- _Aim of the task_
Write out exactly the lines running from the line that includes "LE RÉSEAU DES CENTRALES AGRÉÉES" to the end of the data, both ends included, and nothing besides.

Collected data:
______________________________

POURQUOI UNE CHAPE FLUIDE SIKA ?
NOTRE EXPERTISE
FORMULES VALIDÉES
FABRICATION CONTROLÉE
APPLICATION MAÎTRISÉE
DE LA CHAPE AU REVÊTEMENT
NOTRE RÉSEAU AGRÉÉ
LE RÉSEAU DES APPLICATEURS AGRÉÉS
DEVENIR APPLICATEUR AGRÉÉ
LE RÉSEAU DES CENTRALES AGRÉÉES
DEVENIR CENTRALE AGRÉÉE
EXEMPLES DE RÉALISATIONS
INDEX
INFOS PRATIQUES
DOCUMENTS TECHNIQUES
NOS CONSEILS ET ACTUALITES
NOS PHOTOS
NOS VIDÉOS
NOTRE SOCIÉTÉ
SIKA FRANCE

______________________________

- _Written reply_
LE RÉSEAU DES CENTRALES AGRÉÉES
DEVENIR CENTRALE AGRÉÉE
EXEMPLES DE RÉALISATIONS
INDEX
INFOS PRATIQUES
DOCUMENTS TECHNIQUES
NOS CONSEILS ET ACTUALITES
NOS PHOTOS
NOS VIDÉOS
NOTRE SOCIÉTÉ
SIKA FRANCE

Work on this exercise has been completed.